Now, back at Ohio State once again, Dr. Kohler continues his research in femtosecond spectroscopy. “It’s very fundamental. That’s the kind of science I really love, fundamental physical chemistry,” he says with a smile.
More specifically, Dr. Kohler studies photochemistry and the way that DNA interacts with light. Given that skin cancer is so prevalent, his research helps us better understand its causes. He says, “It’s sort of some of the motivation for us to study how DNA absorbs light. And what we did here for the first time, down in the basement of Newman-Wolfrom, is make the first measurements of excited state lifetimes of DNA bases.” Dr. Kohler also studies solar energy conversion and the role it is to play in the future as we move away from nonrenewable resources.
His lab here at OSU won’t be finished until February and in the meantime, he continues communication with his lab back in Montana through video conferences. In fact, one of his post-docs, Tom, will be joining Dr. Kohler’s lab here at Ohio State at the end of the year. Being in the basement of the building, he and his team have jokingly nicknamed the lab “Spectroscopy Underground.”
Dr. Kohler says he’s glad to be back in Ohio mainly for the people. “It’s definitely the people,” he says. After seeing many parts of the country, Dr. Kohler concludes that Ohioans are open and kind in a highly emphasized way. “They’re just friendly and nice and people are just really very welcoming,” he says. He’s also glad to be back with such a dynamic and outstanding group of faculty. He says about his return to the Department, “They were just so genuine, you know, how could I say no? It was a really easy thing to do.” Dr. Kohler is also excited to see all of the changes to the department and OSU since he left years ago.
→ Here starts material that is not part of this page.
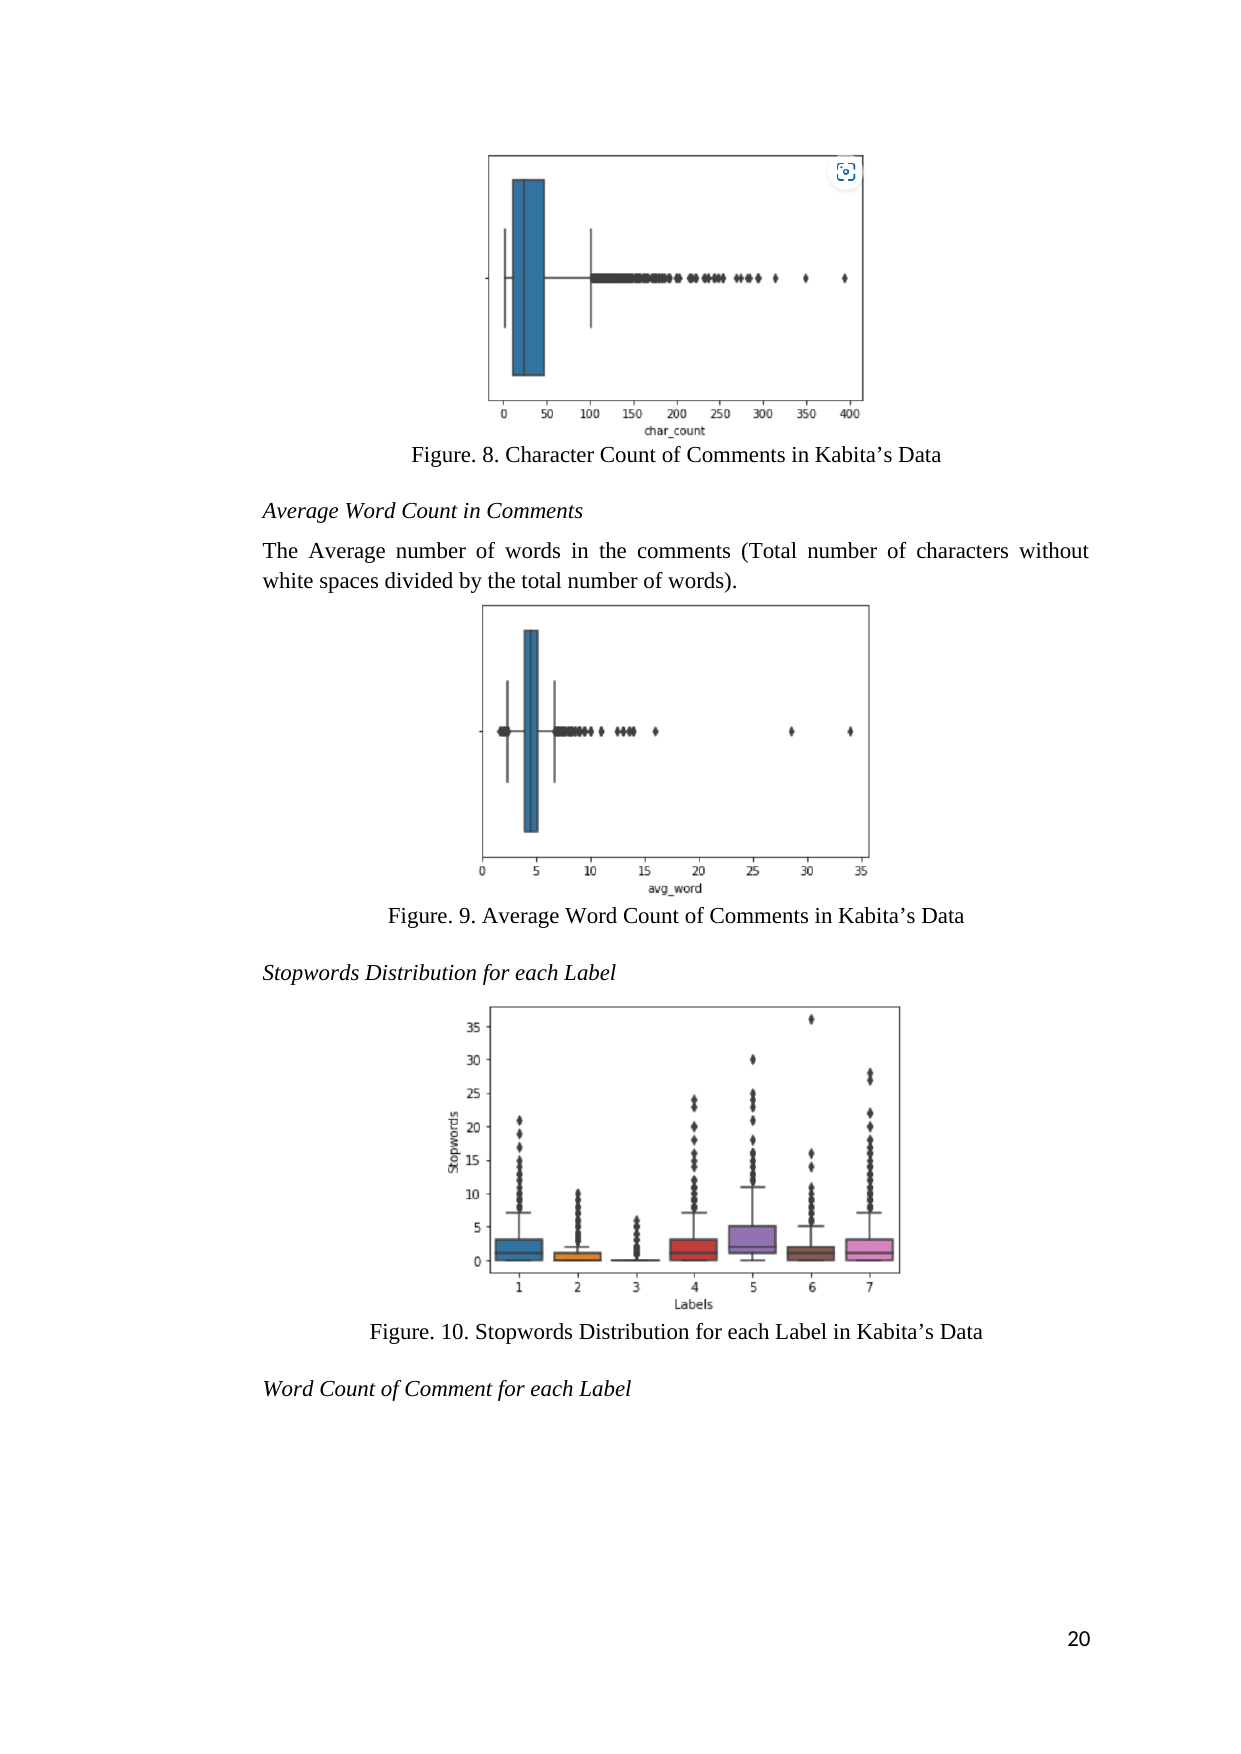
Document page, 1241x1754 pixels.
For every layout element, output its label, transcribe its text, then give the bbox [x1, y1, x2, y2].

Dr. Kohler has three children, a daughter and two sons. Two of his children take after his wife, who’s an artist and opera singer who has performed at the likes of Carnegie Hall. He says it’s interesting to be such polar opposites, a scientist and an artist who are an introvert and extrovert respectively, and to see who his children take after. His daughter studied violin performance but switched over to nursing recently and his middle son is a cellist with a fondness for skateboarding. His two eldest currently remain out west. His youngest son, however, at ten years old, is following in his father’s scientific footsteps and wants to be a Marine Biologist.
We’re certainly glad to have Dr. Kohler back and can’t wait for his lab to open up in a handful of months so that he can continue his research, however fundamental, and provide priceless contributions to our Department. Welcome back, Bern!